The input section start

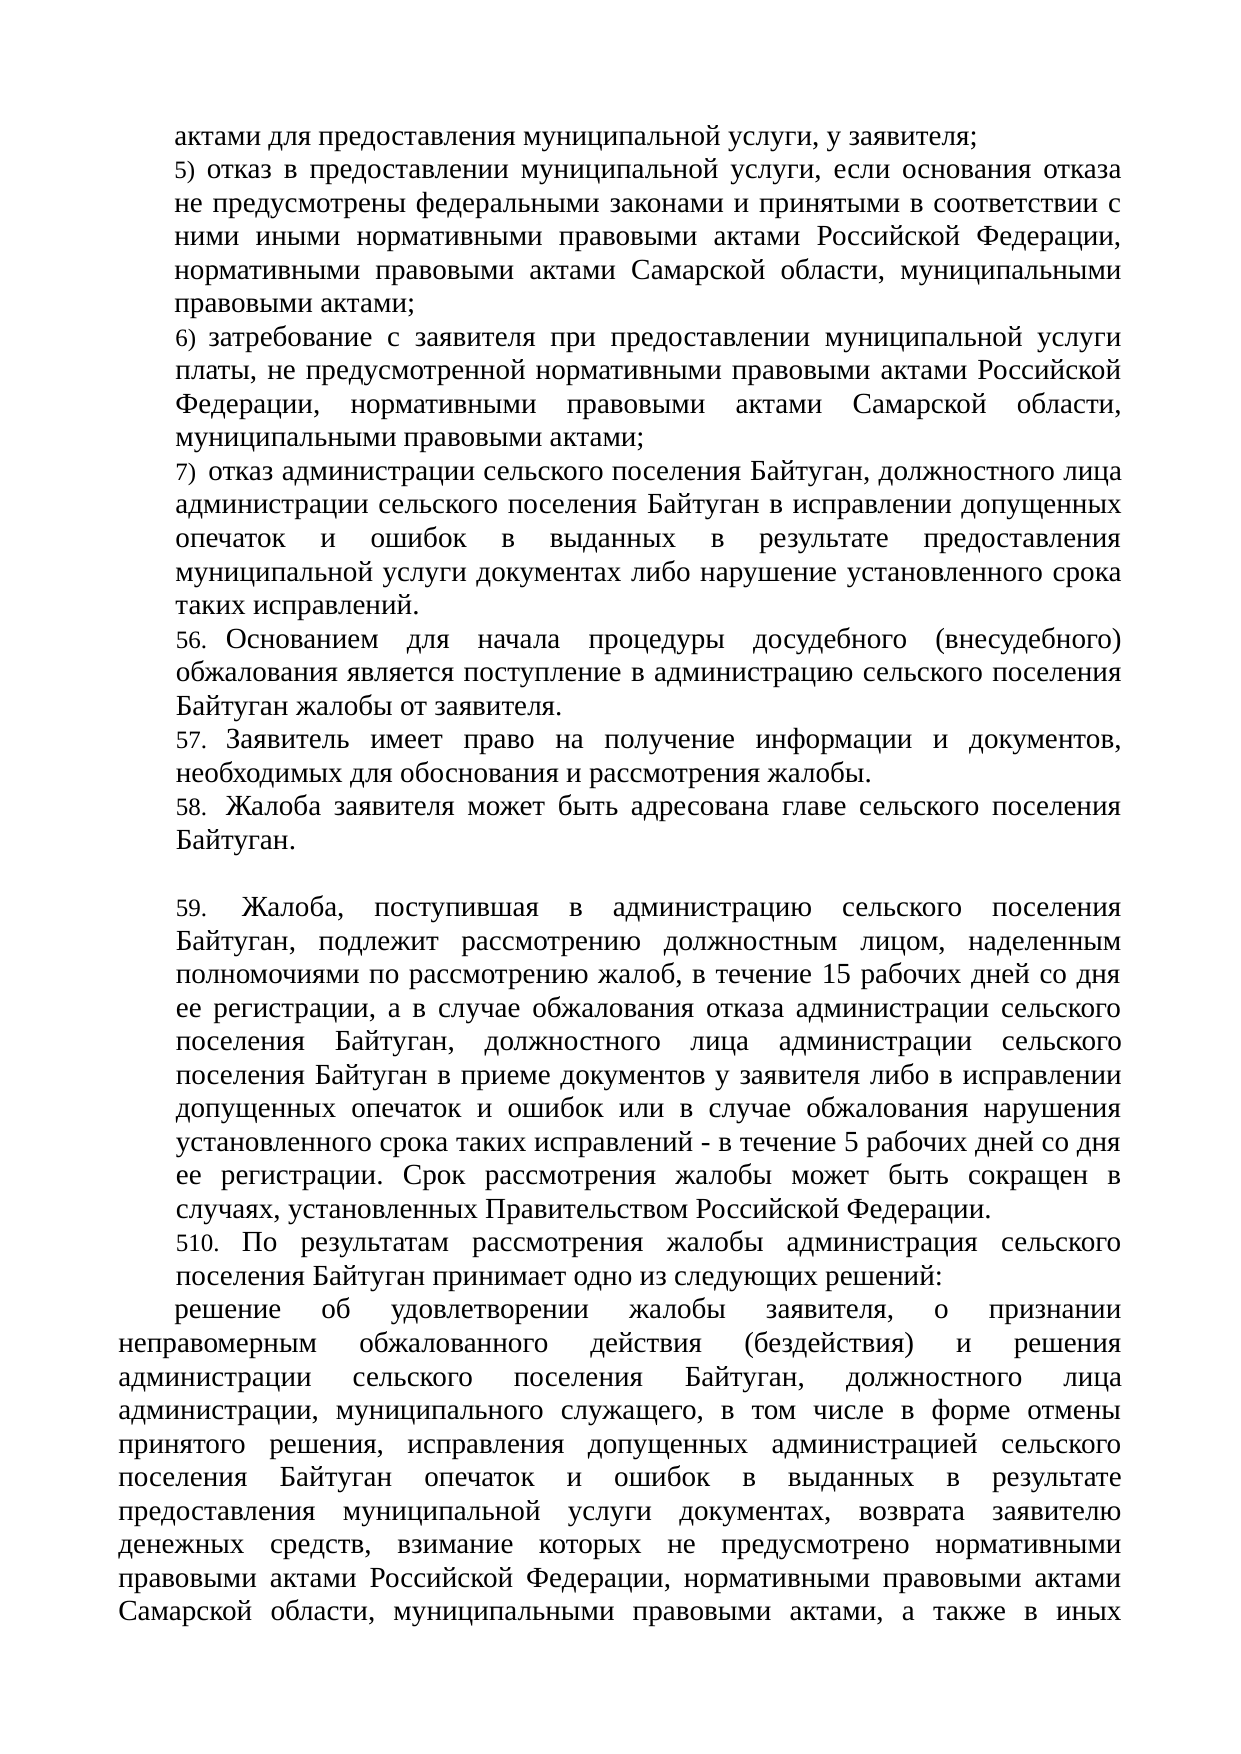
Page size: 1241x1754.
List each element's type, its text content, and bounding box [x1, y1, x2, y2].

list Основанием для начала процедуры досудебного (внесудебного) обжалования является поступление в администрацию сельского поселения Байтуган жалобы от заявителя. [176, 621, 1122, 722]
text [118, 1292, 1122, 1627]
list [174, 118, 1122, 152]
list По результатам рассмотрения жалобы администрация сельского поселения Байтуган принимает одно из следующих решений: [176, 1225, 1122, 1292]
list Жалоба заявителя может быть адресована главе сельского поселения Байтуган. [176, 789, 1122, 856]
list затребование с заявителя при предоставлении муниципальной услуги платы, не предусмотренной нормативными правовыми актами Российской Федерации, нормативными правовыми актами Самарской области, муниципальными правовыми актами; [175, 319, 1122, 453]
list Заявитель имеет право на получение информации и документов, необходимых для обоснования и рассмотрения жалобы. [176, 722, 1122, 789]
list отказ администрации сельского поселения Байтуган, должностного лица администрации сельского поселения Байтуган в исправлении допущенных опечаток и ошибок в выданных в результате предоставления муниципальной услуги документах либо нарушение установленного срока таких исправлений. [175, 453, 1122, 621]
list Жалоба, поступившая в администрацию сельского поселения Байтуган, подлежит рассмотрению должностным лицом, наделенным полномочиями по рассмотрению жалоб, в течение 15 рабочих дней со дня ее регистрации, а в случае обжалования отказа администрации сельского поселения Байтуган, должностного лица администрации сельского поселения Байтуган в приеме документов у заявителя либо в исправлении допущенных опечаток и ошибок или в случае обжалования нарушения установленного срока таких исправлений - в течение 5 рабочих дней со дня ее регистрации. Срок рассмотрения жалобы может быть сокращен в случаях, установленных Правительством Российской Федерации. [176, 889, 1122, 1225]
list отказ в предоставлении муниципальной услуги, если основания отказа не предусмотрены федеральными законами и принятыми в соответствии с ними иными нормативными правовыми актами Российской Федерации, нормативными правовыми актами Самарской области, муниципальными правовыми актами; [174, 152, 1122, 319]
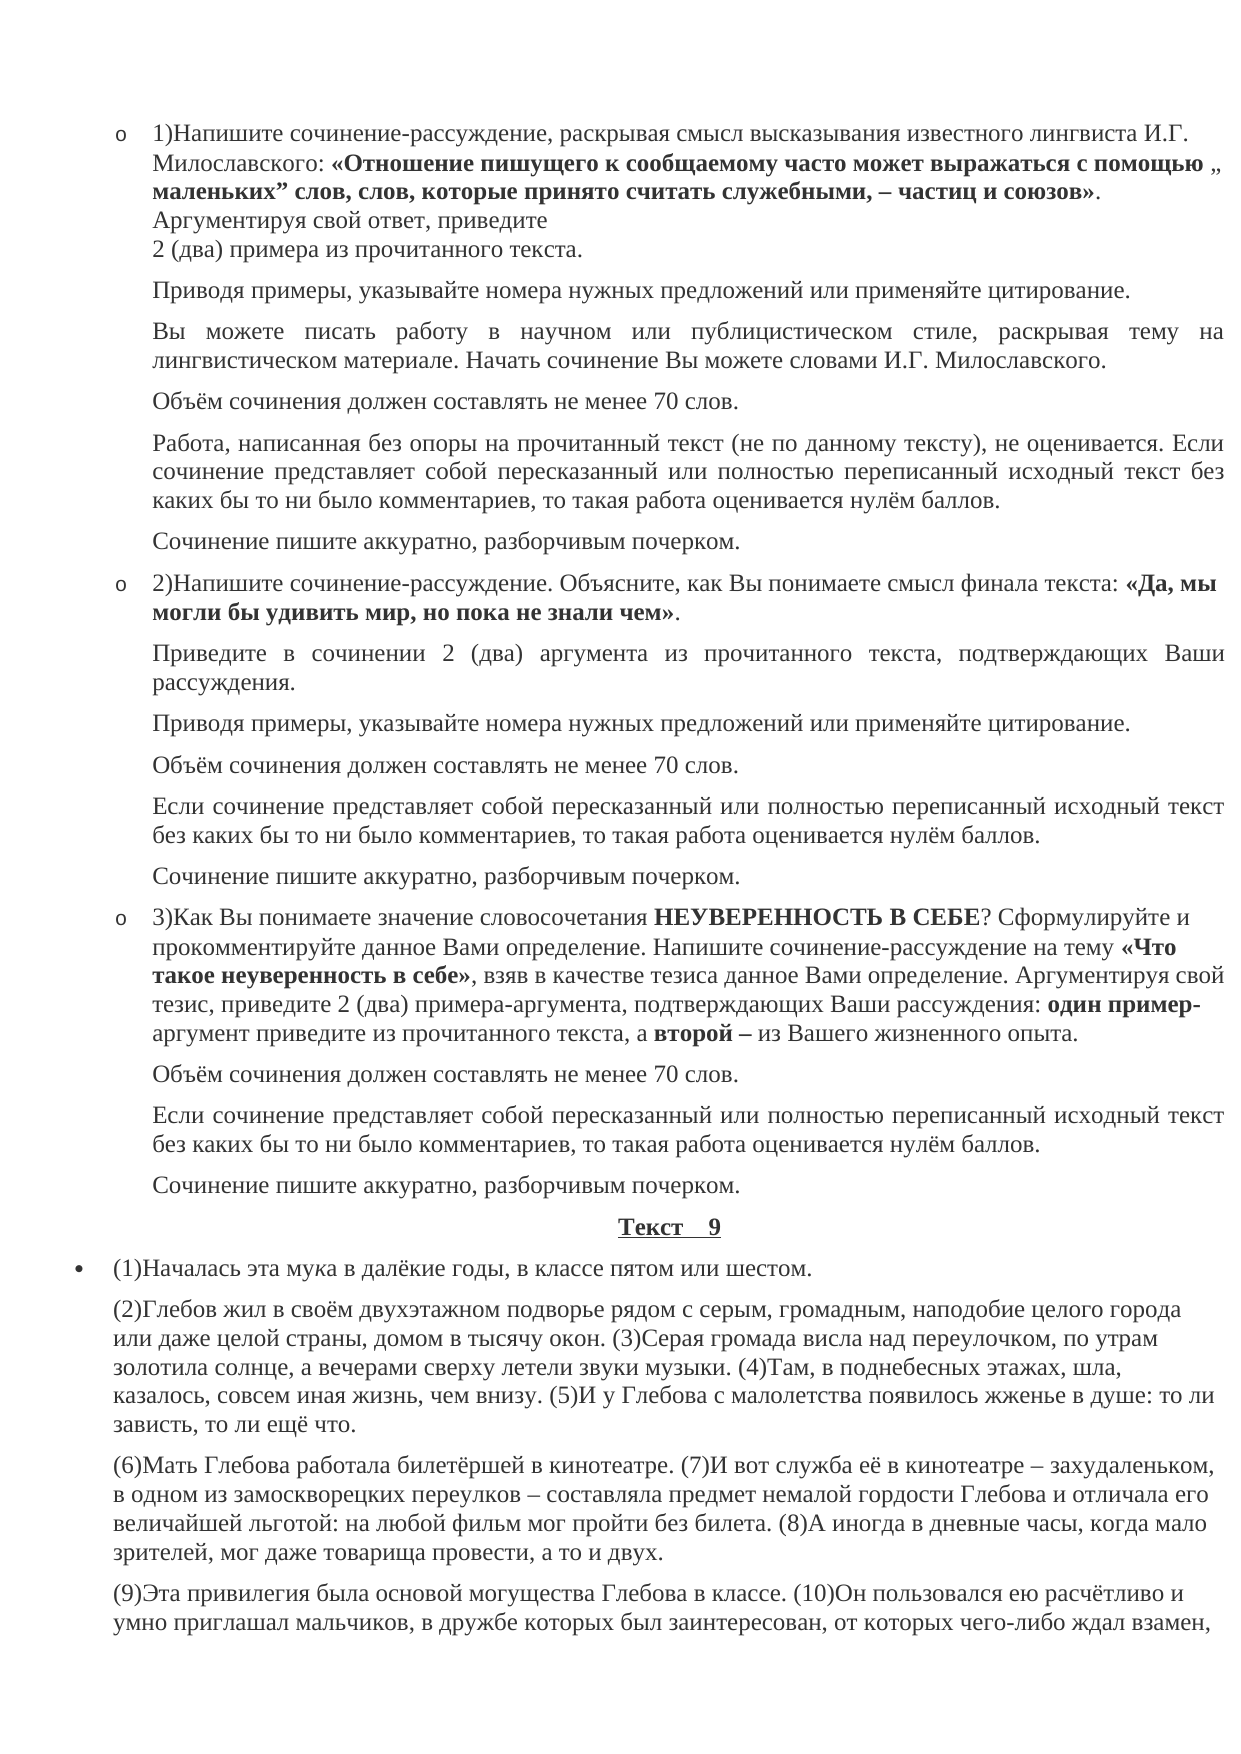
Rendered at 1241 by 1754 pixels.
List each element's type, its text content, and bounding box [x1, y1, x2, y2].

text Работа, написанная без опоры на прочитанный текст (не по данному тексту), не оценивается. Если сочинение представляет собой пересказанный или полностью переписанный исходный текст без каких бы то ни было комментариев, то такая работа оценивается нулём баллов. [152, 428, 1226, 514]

The input section end

About this exercise:
Every line above should be printed again word for word, without its pictures.

Solution:
Page size: 1241x1754.
List each element's type, its text content, and bounding box [x1, y1, x2, y2].

list Основанием для начала процедуры досудебного (внесудебного) обжалования является поступление в администрацию сельского поселения Байтуган жалобы от заявителя. [176, 621, 1122, 722]
text [118, 1292, 1122, 1627]
list [174, 118, 1122, 152]
list По результатам рассмотрения жалобы администрация сельского поселения Байтуган принимает одно из следующих решений: [176, 1225, 1122, 1292]
list Жалоба заявителя может быть адресована главе сельского поселения Байтуган. [176, 789, 1122, 856]
list затребование с заявителя при предоставлении муниципальной услуги платы, не предусмотренной нормативными правовыми актами Российской Федерации, нормативными правовыми актами Самарской области, муниципальными правовыми актами; [175, 319, 1122, 453]
list Заявитель имеет право на получение информации и документов, необходимых для обоснования и рассмотрения жалобы. [176, 722, 1122, 789]
list отказ администрации сельского поселения Байтуган, должностного лица администрации сельского поселения Байтуган в исправлении допущенных опечаток и ошибок в выданных в результате предоставления муниципальной услуги документах либо нарушение установленного срока таких исправлений. [175, 453, 1122, 621]
list Жалоба, поступившая в администрацию сельского поселения Байтуган, подлежит рассмотрению должностным лицом, наделенным полномочиями по рассмотрению жалоб, в течение 15 рабочих дней со дня ее регистрации, а в случае обжалования отказа администрации сельского поселения Байтуган, должностного лица администрации сельского поселения Байтуган в приеме документов у заявителя либо в исправлении допущенных опечаток и ошибок или в случае обжалования нарушения установленного срока таких исправлений - в течение 5 рабочих дней со дня ее регистрации. Срок рассмотрения жалобы может быть сокращен в случаях, установленных Правительством Российской Федерации. [176, 889, 1122, 1225]
list отказ в предоставлении муниципальной услуги, если основания отказа не предусмотрены федеральными законами и принятыми в соответствии с ними иными нормативными правовыми актами Российской Федерации, нормативными правовыми актами Самарской области, муниципальными правовыми актами; [174, 152, 1122, 319]
Rendered at 1241 by 1754 pixels.
List each element's type, its text content, and bounding box [x1, y1, x2, y2].

text Работа, написанная без опоры на прочитанный текст (не по данному тексту), не оценивается. Если сочинение представляет собой пересказанный или полностью переписанный исходный текст без каких бы то ни было комментариев, то такая работа оценивается нулём баллов. [152, 428, 1226, 514]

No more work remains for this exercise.